Das Bildungsprogramm, das im Initiativvorschlag enthalten ist, finde ich ebenfalls sehr sinnvoll. Für eine Ausbildung in gewaltfreier Konfliktlösung gibt es meiner Meinung nach auch eine Notwendigkeit in der schweizerischen Bevölkerung.
Besonders interessant finde ich den Ansatz zur Lösung der Frage nach dem Verhältnis zwischen Staat und Zivilgesellschaft. Für mich ist Frieden zweifelsfrei eine Aufgabe der öffentlichen Hand und sollte durch Steuern bezahlt werden können. Ein ziviler Friedensdienst gehört aber ganz klar in die Obhut der Zivilgesellschaft und darf nicht mit der staatlichen Dienstpflicht verbunden werden. Nun geht es darum, dieses Bindeglied zwischen aktueller nationalstaatlicher und zivilgesellschaftlicher Organisation zu finden. Dass eine unabhängige, pluralistisch zusammengesetzte Kommission die Einsatzarten und -bereiche bestimmt, ist sehr interessant. Das hat Zukunftschancen.
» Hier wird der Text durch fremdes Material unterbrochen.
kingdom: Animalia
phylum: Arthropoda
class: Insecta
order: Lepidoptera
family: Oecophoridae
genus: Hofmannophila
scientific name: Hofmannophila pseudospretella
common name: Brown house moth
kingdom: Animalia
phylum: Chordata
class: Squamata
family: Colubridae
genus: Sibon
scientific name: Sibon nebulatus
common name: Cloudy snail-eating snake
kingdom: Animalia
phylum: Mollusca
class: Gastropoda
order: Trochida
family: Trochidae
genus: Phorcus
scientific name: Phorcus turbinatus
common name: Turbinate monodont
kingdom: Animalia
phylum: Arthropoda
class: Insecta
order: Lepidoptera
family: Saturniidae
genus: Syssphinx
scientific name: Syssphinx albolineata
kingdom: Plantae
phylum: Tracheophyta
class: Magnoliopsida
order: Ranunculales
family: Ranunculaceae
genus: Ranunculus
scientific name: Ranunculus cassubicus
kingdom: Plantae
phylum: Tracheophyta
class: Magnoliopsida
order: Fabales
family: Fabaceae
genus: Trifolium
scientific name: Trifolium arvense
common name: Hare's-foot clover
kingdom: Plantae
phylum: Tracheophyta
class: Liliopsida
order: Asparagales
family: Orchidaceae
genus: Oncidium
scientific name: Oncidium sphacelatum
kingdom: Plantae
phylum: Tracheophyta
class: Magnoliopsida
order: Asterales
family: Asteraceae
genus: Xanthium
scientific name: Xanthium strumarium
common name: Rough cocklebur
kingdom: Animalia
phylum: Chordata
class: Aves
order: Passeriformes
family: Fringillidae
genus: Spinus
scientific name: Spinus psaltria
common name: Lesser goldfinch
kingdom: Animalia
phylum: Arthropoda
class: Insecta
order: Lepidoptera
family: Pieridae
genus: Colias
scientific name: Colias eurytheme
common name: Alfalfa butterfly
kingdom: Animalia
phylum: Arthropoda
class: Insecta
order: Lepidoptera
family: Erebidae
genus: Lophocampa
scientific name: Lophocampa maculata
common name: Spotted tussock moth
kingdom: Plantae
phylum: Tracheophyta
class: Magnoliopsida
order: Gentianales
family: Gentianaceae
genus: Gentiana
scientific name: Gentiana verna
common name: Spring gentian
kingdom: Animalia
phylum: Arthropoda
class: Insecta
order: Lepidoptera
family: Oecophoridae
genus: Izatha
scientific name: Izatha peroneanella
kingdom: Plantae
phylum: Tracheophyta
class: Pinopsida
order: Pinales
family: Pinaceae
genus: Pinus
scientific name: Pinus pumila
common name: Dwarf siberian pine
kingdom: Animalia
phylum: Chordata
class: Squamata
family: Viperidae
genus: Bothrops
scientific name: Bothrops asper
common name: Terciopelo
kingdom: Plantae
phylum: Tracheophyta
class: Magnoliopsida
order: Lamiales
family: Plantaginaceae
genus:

Ein wesentliches Element dieser GSoA-Initiative ist auch, dass es nicht darum geht, eine neue riesige Organisation aufzubauen, sondern bestehende Kräfte und Projekte zu stärken. Der Staat beginnt in Sicherheits- und Friedensfragen eine konkrete Zusammenarbeit mit verschiedenen zivilen Nicht-Regierungsorganisationen. Diese Dezentralisierung und Entmonopolisierung werte ich ebenfalls als zukunftsweisend.